Following simple fit works without issues

library(tidymodels)
library(ranger)

rf_spec <- rand_forest(mode = 'regression') %>% 
  set_engine('ranger')


rf_spec %>% 
  fit(a ~. , data = df)

But as soon as I want to run the cross validation via

rf_folds <- vfold_cv(df, strata = c)

fit_resamples(a ~ . ,
              rf_spec,
              rf_folds)

Following error

model: Error in parse.formula(formula, data, env = parent.frame()): Error: Illegal column names in formula interface. Fix column names or use alternative interface in ranger.


Solution

  • The commenter above is correct that the source of the issue here is the spaces in the factor column. The functions for resampling and the functions for just plain old fitting currently handle that differently, and we are actively looking into how to solve this problem for users. Thank you for your patience!

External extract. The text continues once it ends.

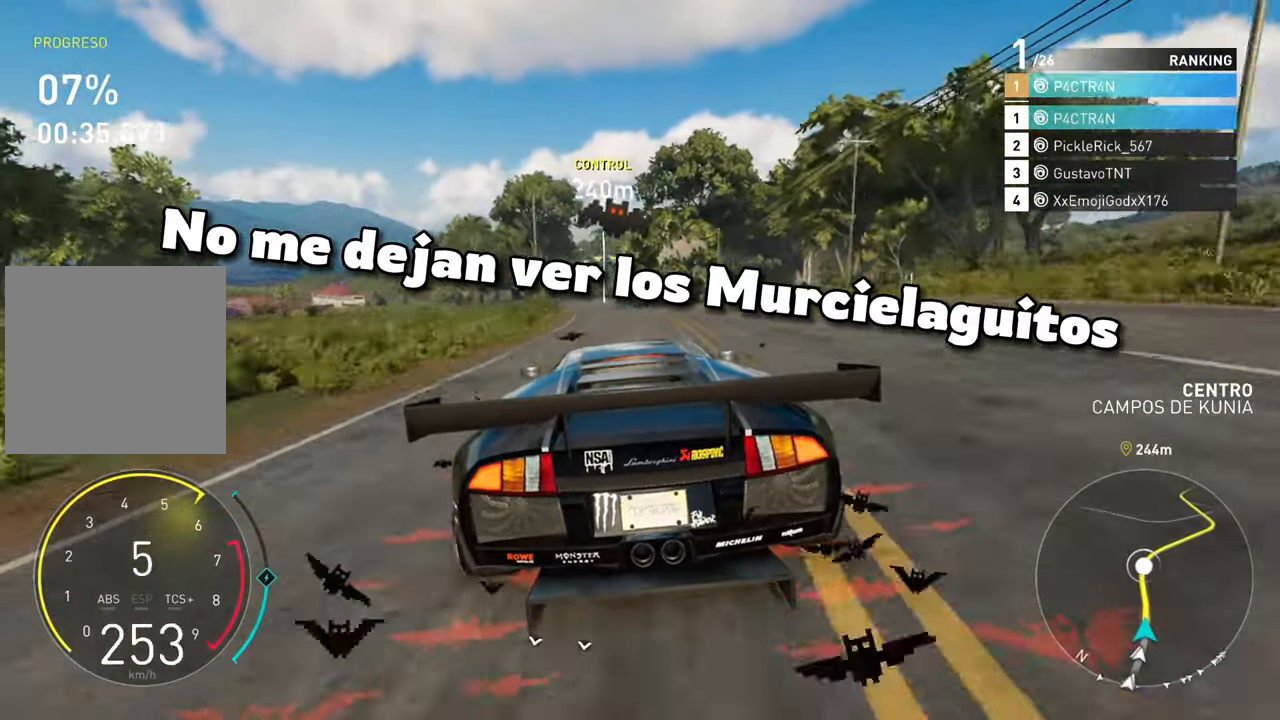
{"buttons": ["R2"], "left_stick": "center", "right_stick": "center", "events": [[217, "left_stick", "left"], [384, "left_stick", "center"]]}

    In the meantime, I would recommend setting up a simple workflow() plus a recipe(), which together will handle all the necessary dummy variable munging for you.

    library(tidymodels)
    
    rf_spec <- rand_forest(mode = "regression") %>% 
      set_engine("ranger")
    
    rf_wf <- workflow() %>%
      add_model(rf_spec) %>%
      add_recipe(recipe(a ~ ., data = df))
    
    
    fit(rf_wf, data = df)
    #> ══ Workflow [trained] ═══════════════════════════════════════════════════════════════════════════════════════════
    #> Preprocessor: Recipe
    #> Model: rand_forest()
    #> 
    #> ── Preprocessor ─────────────────────────────────────────────────────────────────────────────────────────────────
    #> 0 Recipe Steps
    #> 
    #> ── Model ────────────────────────────────────────────────────────────────────────────────────────────────────────
    #> Ranger result
    #> 
    #> Call:
    #>  ranger::ranger(formula = formula, data = data, num.threads = 1,      verbose = FALSE, seed = sample.int(10^5, 1)) 
    #> 
    #> Type:                             Regression 
    #> Number of trees:                  500 
    #> Sample size:                      15 
    #> Number of independent variables:  4 
    #> Mtry:                             2 
    #> Target node size:                 5 
    #> Variable importance mode:         none 
    #> Splitrule:                        variance 
    #> OOB prediction error (MSE):       4.7042e+17 
    #> R squared (OOB):                  0.4341146
    
    rf_folds <- vfold_cv(df, strata = c)
    
    fit_resamples(rf_wf,
                  rf_folds)
    #> #  10-fold cross-validation using stratification 
    #> # A tibble: 9 x 4
    #>   splits         id    .metrics         .notes          
    #>   <list>         <chr> <list>           <list>          
    #> 1 <split [13/2]> Fold1 <tibble [2 × 3]> <tibble [0 × 1]>
    #> 2 <split [13/2]> Fold2 <tibble [2 × 3]> <tibble [0 × 1]>
    #> 3 <split [13/2]> Fold3 <tibble [2 × 3]> <tibble [0 × 1]>
    #> 4 <split [13/2]> Fold4 <tibble [2 × 3]> <tibble [0 × 1]>
    #> 5 <split [13/2]> Fold5 <tibble [2 × 3]> <tibble [0 × 1]>
    #> 6 <split [13/2]> Fold6 <tibble [2 × 3]> <tibble [0 × 1]>
    #> 7 <split [14/1]> Fold7 <tibble [2 × 3]> <tibble [0 × 1]>
    #> 8 <split [14/1]> Fold8 <tibble [2 × 3]> <tibble [0 × 1]>
    #> 9 <split [14/1]> Fold9 <tibble [2 × 3]> <tibble [0 × 1]>
    

    Created on 2020-03-20 by the reprex package (v0.3.0)